The page has over 100 syntax highlight sections. As I understand it, those have always been slow to parse and is not a regression and not related to the Translate extension.

In terms of general mitigation our team can help with:

  • I note that the oldid= link is consistently slow to respond, which suggests that ParserCache and/or CDN cache is disabled for these. This is a known issue and more or less by design (ref T244058), because we literally have billions of revisions for all pages, and we don't plan to buy capacity to store all of these for long periods of time. The work of T244058 does cover allowing some of them to be stored for a short period of time (up to an hour), however that is not motivated by end-user performance, but by infrastructure resources. If a permalink becomes a trending URL, we need to make sure it does not draw significant resources from the servers on every access attempt.
  • For the regular page url (without oldid) I found that ParserCache works as expected. The Translate extension does not appear to be causing an issue there,
  • Parsing of this examples page rendered in about 20 seconds for me on first try. But after purging them a few times, I did find that on some attempts I got a WMFTimeoutException (meaning it took more than 60 seconds). This is a problem, because it means it cannot be cached in that case and thus will spend the same expensive resourcing a second time. In terms of security this is not an issue because PoolCounter protects against this, but it is still problematic of course to allow pages to be made that can't render consistently. This is meant to be prevented by determinitic counting of "expensive' parser functions, which we have a limit on. If SyntaxHighlight is not counted as "expensive", this should be fixed. If it is, then perhaps we need to increase its weight and/or lower the threshold to disallow pages with more than a certain number of syntax highlight sections.

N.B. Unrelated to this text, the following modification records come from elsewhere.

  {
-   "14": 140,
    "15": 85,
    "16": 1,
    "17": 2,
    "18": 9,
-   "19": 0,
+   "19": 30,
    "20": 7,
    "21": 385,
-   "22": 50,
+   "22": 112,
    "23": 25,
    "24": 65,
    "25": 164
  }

As for the performance of SyntaxHighlight itself, I do note that its own local caching already (source), which allows individual sections to be cached and re-used across different edits. This means that, in theory, if you make a small edit to the page, it will not have to re-parse all sections.

There is definitely a lot of ways in which SyntaxHighlight could perform better. For example, the upstream :python-pygments" software could be optimised to spawn faster for small inputs, or it could be improved to support batching, or Parsoid could support batching, or it could be ported or swapped for a plain PHP implementation. That kind of product development would require resourcing, and the extension currently does not have an active steward. This is unlikely to change from the perspective of Wikipedia or MediaWiki at-large since articles rarely use this, and we have pretty good caching for those.

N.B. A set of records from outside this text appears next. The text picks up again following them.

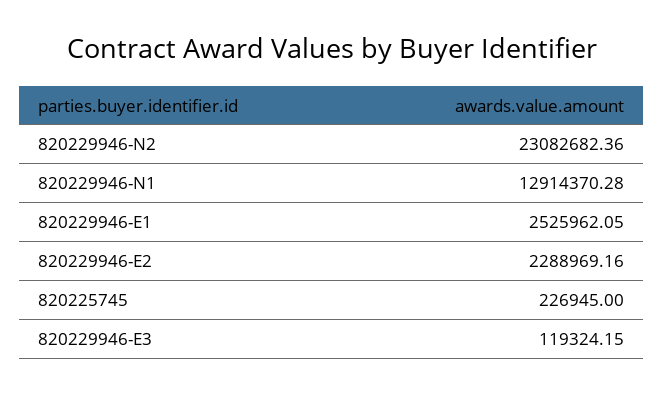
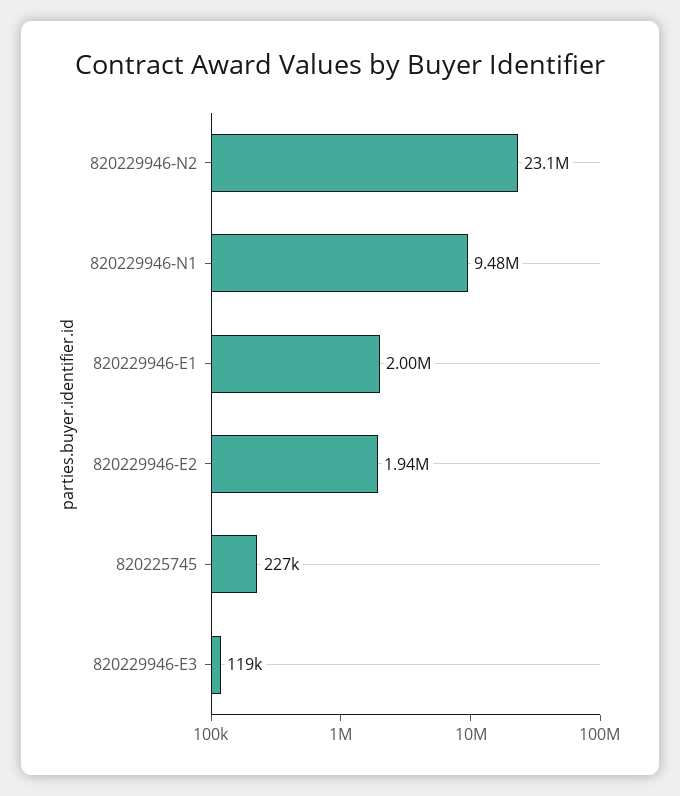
  {
    "820229946-N2": 23082682.36,
-   "820229946-N1": 12914370.28,
+   "820229946-N1": 9480000,
-   "820229946-E1": 2525962.05,
+   "820229946-E1": 2000000,
-   "820229946-E2": 2288969.16,
+   "820229946-E2": 1940000,
    "820225745": 226945,
    "820229946-E3": 119324.15
  }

The main area where this issue is visible is the documentation pages for use within our technical communities, rather than the main knowledge content we serve. In the past two years we have significantly increased investments in technical outreach for Wikidata and MediaWiki more generally, with API documentation etc. Perhaps it could be funded from that perspective.

I've filed T271751 for the follow-up idea to improve SyntaxHighlight performance more generally. I'm declining this task as I'm not aware of any direct issue here in relation to Translate or MediaWiki in general.

We allow users to create pages that are slow, this is a trade-off in what we invest in with as benefit that a lot of things are possible (albeit in degraded form), which is better than the alternative (we think) of disallowing these with strict performance requirements, in which case we would e.g. not allow pages to have more than a handful of code examples. I think we can do better in showing editors why a page is slow and what they can do about it. For example, editors may want to split up a page into more accessible sub pages. It's a trade-off, and the choice is theirs to make.